How did they get themselves into this predicament? They made bad choices. Instead of obeying the laws of the land, they chose to flaunt them. They believed they knew better than the great minds which codified and wrote these laws. They believed they were above the law.
Clearly their judgement is seriously flawed. Any decisions they make will be questionable at best. Very often, their decisions will be downright wrong, just as they have proven to be in the past. For this reason, prisoners should be denied the right to vote.
One of the purposes of sending criminals to prison is to try to rehabilitate them. With counselling, with time to reflect on their misdeeds, with the distress of losing their freedom, and the loneliness of forced separation from family and friends, it is hoped that they’ll see the error in their ways and resolve to live a law-abiding life once they regain their freedom.
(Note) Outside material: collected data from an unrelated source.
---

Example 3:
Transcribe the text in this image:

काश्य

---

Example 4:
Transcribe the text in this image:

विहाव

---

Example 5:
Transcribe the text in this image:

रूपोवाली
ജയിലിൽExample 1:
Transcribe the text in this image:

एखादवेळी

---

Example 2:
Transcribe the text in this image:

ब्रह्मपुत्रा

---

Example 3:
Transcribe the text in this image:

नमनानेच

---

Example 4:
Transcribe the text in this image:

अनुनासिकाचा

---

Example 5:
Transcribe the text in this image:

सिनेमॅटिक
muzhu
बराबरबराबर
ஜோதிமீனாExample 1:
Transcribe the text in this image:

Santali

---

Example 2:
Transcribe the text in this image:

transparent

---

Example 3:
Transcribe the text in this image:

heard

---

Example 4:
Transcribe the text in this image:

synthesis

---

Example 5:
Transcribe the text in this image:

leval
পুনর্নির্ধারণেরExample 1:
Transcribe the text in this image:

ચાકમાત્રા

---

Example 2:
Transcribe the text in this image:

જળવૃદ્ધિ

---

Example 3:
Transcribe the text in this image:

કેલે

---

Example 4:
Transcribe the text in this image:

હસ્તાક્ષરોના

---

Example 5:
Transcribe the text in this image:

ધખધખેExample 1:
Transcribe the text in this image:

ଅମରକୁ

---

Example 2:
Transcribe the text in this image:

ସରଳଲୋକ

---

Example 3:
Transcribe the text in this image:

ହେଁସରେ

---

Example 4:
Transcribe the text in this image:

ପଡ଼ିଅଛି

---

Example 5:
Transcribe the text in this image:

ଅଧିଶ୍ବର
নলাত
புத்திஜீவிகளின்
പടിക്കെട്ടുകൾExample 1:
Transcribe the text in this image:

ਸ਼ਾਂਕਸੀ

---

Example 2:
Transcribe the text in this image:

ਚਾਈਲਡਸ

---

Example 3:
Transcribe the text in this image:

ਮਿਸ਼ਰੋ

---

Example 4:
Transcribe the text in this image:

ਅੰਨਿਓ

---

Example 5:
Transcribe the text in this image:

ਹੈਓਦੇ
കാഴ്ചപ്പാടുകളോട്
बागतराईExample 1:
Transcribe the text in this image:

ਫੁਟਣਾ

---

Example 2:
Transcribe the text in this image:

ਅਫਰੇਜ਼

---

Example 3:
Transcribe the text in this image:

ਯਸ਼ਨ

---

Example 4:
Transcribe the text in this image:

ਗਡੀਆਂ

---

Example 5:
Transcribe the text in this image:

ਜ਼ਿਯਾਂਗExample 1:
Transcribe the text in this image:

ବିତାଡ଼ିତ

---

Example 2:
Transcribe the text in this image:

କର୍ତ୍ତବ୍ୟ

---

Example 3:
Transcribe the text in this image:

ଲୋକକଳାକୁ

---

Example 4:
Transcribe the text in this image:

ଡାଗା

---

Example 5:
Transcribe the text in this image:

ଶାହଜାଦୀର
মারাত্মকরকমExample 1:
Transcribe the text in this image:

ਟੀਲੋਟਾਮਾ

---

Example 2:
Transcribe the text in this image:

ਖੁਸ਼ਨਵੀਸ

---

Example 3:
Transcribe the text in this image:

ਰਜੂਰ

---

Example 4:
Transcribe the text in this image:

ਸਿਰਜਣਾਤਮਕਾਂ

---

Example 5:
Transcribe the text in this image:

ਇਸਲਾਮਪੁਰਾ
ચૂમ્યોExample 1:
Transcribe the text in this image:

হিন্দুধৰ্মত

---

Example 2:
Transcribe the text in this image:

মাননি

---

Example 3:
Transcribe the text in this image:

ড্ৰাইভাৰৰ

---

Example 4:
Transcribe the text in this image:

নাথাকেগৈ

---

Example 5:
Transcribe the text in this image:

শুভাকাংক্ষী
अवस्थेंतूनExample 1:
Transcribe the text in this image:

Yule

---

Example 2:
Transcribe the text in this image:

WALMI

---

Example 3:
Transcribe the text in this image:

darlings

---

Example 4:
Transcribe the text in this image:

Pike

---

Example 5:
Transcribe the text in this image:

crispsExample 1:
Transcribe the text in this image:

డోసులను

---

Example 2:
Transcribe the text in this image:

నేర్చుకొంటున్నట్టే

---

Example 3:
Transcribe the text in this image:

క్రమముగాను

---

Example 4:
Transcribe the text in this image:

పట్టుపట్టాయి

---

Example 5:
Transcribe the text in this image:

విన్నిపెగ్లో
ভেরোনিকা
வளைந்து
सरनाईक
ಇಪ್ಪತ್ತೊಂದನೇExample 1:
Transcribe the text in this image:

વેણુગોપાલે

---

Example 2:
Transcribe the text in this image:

Does the strategy work? Sometimes, unfortunately not always. For some, prison becomes a way of life. Short periods of freedom are interspersed with ever-longer prison sentences. These habitual reoffenders, in my opinion, should never be allowed to vote.
However, once a prisoner has paid his debt to society, and regained his freedom, he should be expected to live a crime-free life for five years. Once this period is passed, he may regain the privilege of voting.
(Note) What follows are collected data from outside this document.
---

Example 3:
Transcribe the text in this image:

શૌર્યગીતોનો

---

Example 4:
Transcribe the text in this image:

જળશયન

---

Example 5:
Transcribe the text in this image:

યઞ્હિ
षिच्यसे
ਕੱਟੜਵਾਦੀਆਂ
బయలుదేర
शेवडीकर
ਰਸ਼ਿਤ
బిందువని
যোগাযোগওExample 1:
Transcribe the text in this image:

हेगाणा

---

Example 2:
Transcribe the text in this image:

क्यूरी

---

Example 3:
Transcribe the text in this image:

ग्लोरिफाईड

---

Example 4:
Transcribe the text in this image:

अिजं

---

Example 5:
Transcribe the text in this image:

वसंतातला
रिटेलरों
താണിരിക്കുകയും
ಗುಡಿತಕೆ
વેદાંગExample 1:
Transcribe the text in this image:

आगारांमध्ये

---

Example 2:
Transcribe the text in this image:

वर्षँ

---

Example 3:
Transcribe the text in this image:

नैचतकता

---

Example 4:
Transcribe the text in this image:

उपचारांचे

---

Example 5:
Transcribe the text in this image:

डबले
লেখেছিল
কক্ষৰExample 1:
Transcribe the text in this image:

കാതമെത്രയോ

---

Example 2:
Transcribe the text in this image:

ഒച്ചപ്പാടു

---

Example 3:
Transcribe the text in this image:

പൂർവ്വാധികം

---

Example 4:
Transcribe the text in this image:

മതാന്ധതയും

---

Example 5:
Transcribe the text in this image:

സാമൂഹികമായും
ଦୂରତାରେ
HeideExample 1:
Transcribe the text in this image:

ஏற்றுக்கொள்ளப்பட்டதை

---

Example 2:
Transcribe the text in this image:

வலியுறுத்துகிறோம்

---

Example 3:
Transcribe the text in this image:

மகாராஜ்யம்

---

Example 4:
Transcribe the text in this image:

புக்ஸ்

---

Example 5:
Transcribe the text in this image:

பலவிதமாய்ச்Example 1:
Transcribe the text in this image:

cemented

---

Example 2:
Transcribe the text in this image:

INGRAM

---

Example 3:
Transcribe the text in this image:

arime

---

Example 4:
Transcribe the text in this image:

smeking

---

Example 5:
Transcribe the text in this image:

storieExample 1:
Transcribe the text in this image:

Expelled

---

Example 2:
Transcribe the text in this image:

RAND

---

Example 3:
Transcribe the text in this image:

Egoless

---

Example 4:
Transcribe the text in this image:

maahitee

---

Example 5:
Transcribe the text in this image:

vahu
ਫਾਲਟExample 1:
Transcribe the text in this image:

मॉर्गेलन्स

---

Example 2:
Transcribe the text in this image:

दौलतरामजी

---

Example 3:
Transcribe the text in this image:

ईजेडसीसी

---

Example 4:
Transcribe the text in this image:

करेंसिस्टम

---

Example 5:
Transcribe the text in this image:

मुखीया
If his sentence was longer than fifteen years, he should have to hold down a steady job for at least three years, and be able to produce witnesses, such as his employer and two family members who will testify that he has successfully been reintegrated into the community.
Voting in today’s world is a serious matter. We depend on our leaders to defend us from crime in our neighbourhoods, terrorism on the national front, environmental dangers in the air, in the water and food supply, and to maintain our country’s infrastructure in satisfactory condition.
Choosing these leaders should be done by citizens of sound mind and good judgement. Clearly, felons who have made a mess of their own lives and ended up in prison, do not meet these criteria. They should be denied the right to vote until they can prove that they have reformed and are successfully rehabilitated.
These reinstated voters will then be prime examples of a prison system which has accomplished just what it was intended to do.